Review: The Wedding Banquet – Hsi Yen (1993)

The Wedding Banquet – Hsi Yen (1993)

Directed by: Ang Lee | 106 minutes | drama, comedy, romance | Actors: Dion Briney, Jeanne Kuo Chang, Winston Chao, Paul Chen, May Chin, Chung-Wei Chou, Yun Chung, Ho-Mean Fu, Michael Gaston, Ah Lei Gua, Jeffrey Howard, Theresa Hou, Yung-Teh Hsu, Jean Hu, Albert Huang, Neal Huff, Anthony Ingoglia, Eddie Johns, Thomas Koo, Chih Kuan, Robert Larenquent, Neal Lee, Mason C. Lee, Dean Li, Mitchell Lichtenstein, Jennifer Lin, Sihung Lung

“I thought all Chinese are nerds with calculators, but what I see here…” A native American guest at Wai-Tung and Wei-Wei’s wedding party is amazed. He sees scenes that are hard to describe. Drunk, boisterous partiers and traditional but bland kissing games. Little remains of the image of the always so controlled and neat Chinese after a night of partying.

Probably if Wai-Tung and Wei-Wei had actually had a love affair, the party would have been more manageable for them. Because recognizing the lips of the new husband blindfolded would have been a breeze. Or you could laugh at the fact that your family and friends rush into your hotel room and force you to undress, or else they’ll wait all night for it to happen under loud cheers.
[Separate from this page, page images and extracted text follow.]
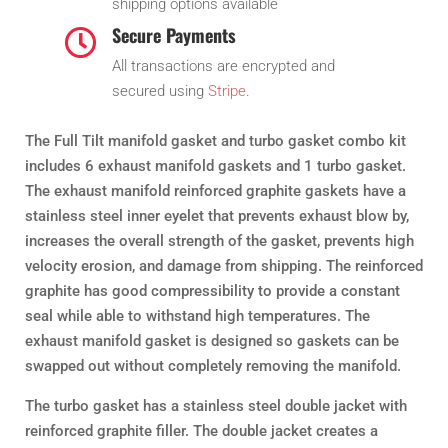
shipping options available
Secure Payments

All transactions are encrypted and
secured using
Stripe
.
The Full Tilt manifold gasket and turbo gasket combo kit
includes 6 exhaust manifold gaskets and 1 turbo gasket.
The exhaust manifold reinforced graphite gaskets have a
stainless steel inner eyelet that prevents exhaust blow by,
increases the overall strength of the gasket, prevents high
velocity erosion, and damage from shipping. The reinforced
graphite has good compressibility to provide a constant
seal while able to withstand high temperatures. The
exhaust manifold gasket is designed so gaskets can be
swapped out without completely removing the manifold.
The turbo gasket has a stainless steel double jacket with
reinforced graphite filler. The double jacket creates a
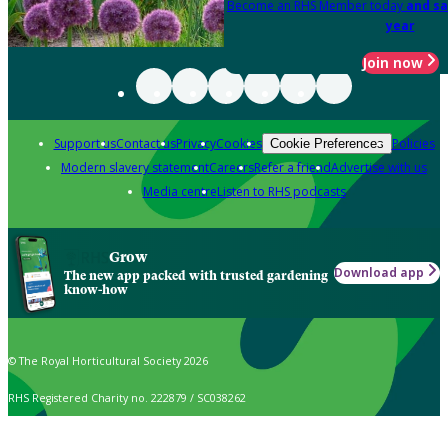
Become an RHS Member today
and sa
year
Join now
Support us
Contact us
Privacy
Cookies
Policies
Cookie Preferences
Modern slavery statement
Careers
Refer a friend
Advertise with us
Media centre
Listen to RHS podcasts
Grow
Download app
The new app packed with trusted gardening
know-how
© The Royal Horticultural Society 2026
RHS Registered Charity no. 222879 / SC038262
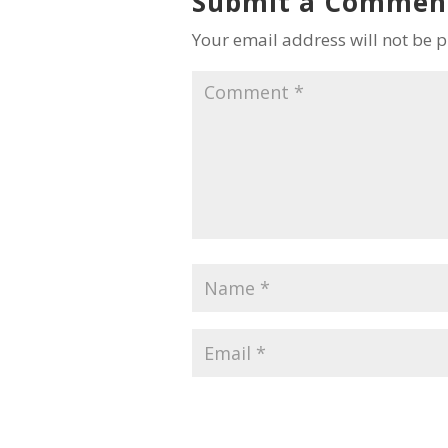
Submit a Commen
Your email address will not be 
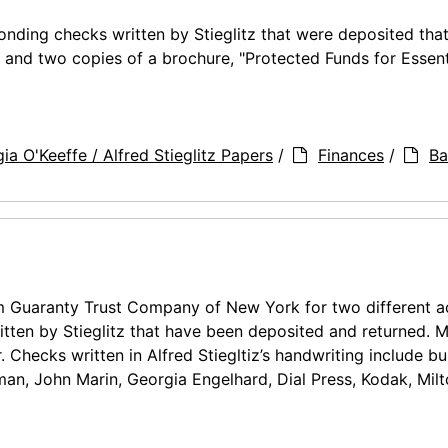
nding checks written by Stieglitz that were deposited tha
 and two copies of a brochure, "Protected Funds for Essent
ia O'Keeffe / Alfred Stieglitz Papers
/
Finances
/
Ba
m Guaranty Trust Company of New York for two different a
tten by Stieglitz that have been deposited and returned. M
. Checks written in Alfred Stiegltiz’s handwriting include b
an, John Marin, Georgia Engelhard, Dial Press, Kodak, Mil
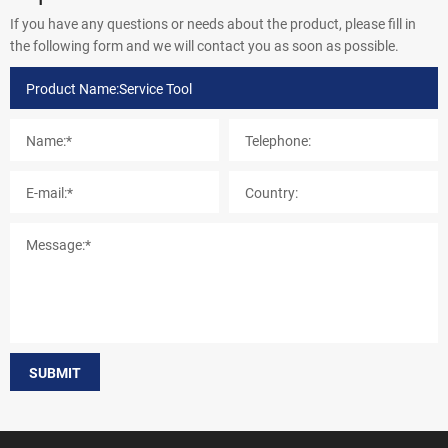
If you have any questions or needs about the product, please fill in
the following form and we will contact you as soon as possible.
SUBMIT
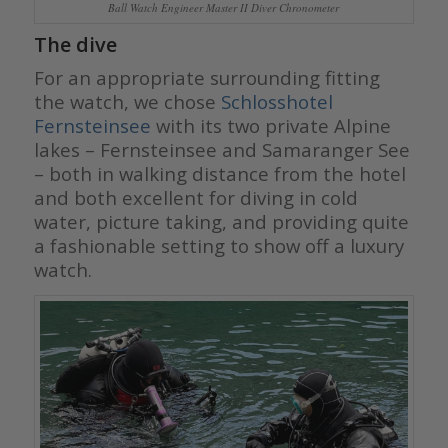
Ball Watch Engineer Master II Diver Chronometer
The dive
For an appropriate surrounding fitting
the watch, we chose
Schlosshotel
Fernsteinsee
with its two private Alpine
lakes – Fernsteinsee and Samaranger See
– both in walking distance from the hotel
and both excellent for diving in cold
water, picture taking, and providing quite
a fashionable setting to show off a luxury
watch.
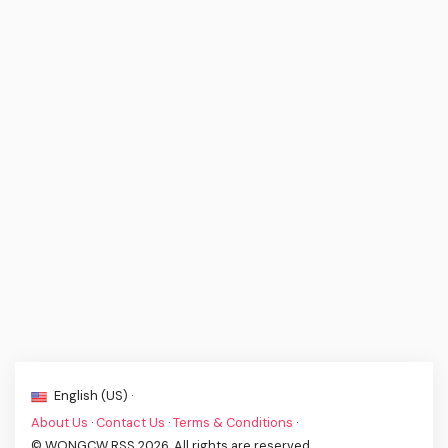
English (US) ·
About Us
·
Contact Us
·
Terms & Conditions
·
© WONGCW RSS 2026. All rights are reserved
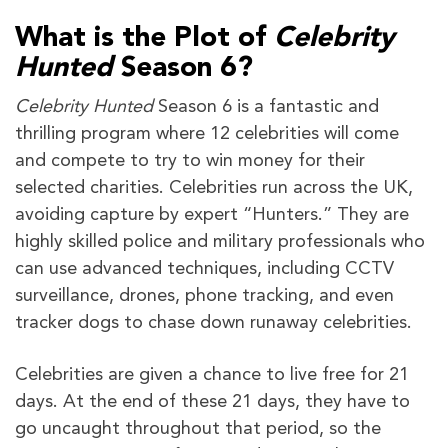
What is the Plot of
Celebrity
Hunted
Season 6?
Celebrity Hunted
Season 6 is a fantastic and
thrilling program where 12 celebrities will come
and compete to try to win money for their
selected charities. Celebrities run across the UK,
avoiding capture by expert “Hunters.” They are
highly skilled police and military professionals who
can use advanced techniques, including CCTV
surveillance, drones, phone tracking, and even
tracker dogs to chase down runaway celebrities.
Celebrities are given a chance to live free for 21
days. At the end of these 21 days, they have to
go uncaught throughout that period, so the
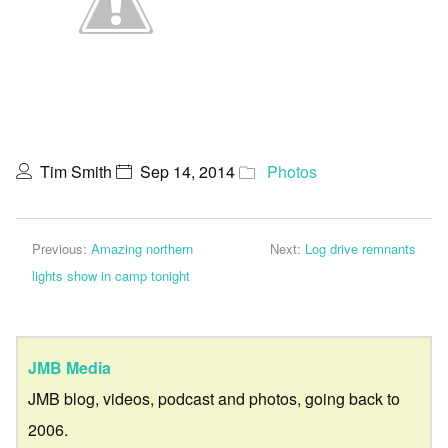
Tim Smith
Sep 14, 2014
Photos
Previous:
Amazing northern
Next:
Log drive remnants
lights show in camp tonight
JMB Media
JMB blog, videos, podcast and photos, going back to
2006.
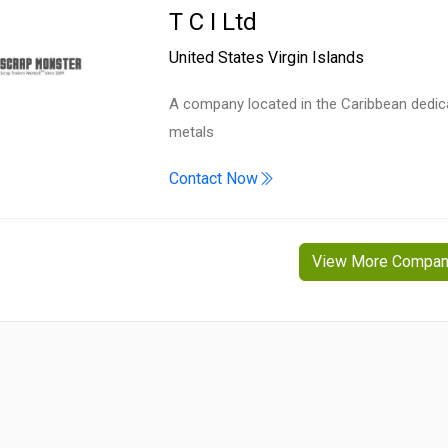
T C I Ltd
United States Virgin Islands
A company located in the Caribbean dedicat
metals
Contact Now
View More Compan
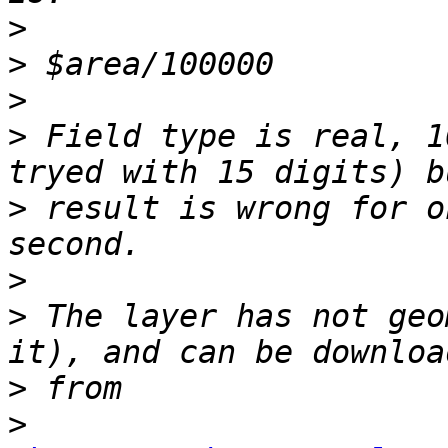
>
>
>
>
 Field type is real, 1
>
 result is wrong for o
>
>
 The layer has not geo
>
>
There is a great contrast between the perception of the gay and yuppie Wai-Tung and his parents from Taiwan. This is outlined in a number of scenes. His mother sends him tapes full of meaningless tidbits and keeps urging him to get married soon. To make it easier for him, she pays various mediation agencies. When they come to visit, the house where Wai-Tung lives with Simon undergoes a true metamorphosis. Modern paintings are replaced by calligraphed Chinese wisdom. The bulletin board filled with tickets from hip clubs and photos that dear Wai-Tung and Simon is removed and in its place is a traditional photo of Wai-Tung and his new fiancée Wei-Wei.

Director Ang Lee, who himself comes from Taiwan and has lived in the United States for years, knows how to portray the two worlds in which he belongs in this tragic comedy. Because the initially good plan to conclude a marriage of convenience that benefits everyone, naturally turns out differently. As the film progresses with the dramatic climax of the exuberant banquet, the main characters realize just like the viewer that the well-intentioned situation is getting out of hand. There is hardly any way back to a normal, sustainable situation.

Perhaps Ang Lee wants to make it clear to the viewer that a little white lie isn’t so bad, as long as everyone is okay with it. He also shows that life in a split is no longer tenable at a certain point. Wai-Tung is happy with his life, but when his parents interfere, he can’t say that his life is so good. Not at all about his way of filling in his life.

The family values ​​that are important to his parents, such as putting offspring on the earth and respect for hierarchy, are not relevant to their son. As painful as that is, it makes for a beautiful film. What the viewer initially dismisses as old and outdated, turns out to be a way of survival for the parents and also deserves a certain respect. In the hands of another director, the situation would not have been so delicately outlined and could have gone flat. Now it is precisely a painfully correct filming of real emotions and of people who sometimes feel so cornered that they make crazy jumps.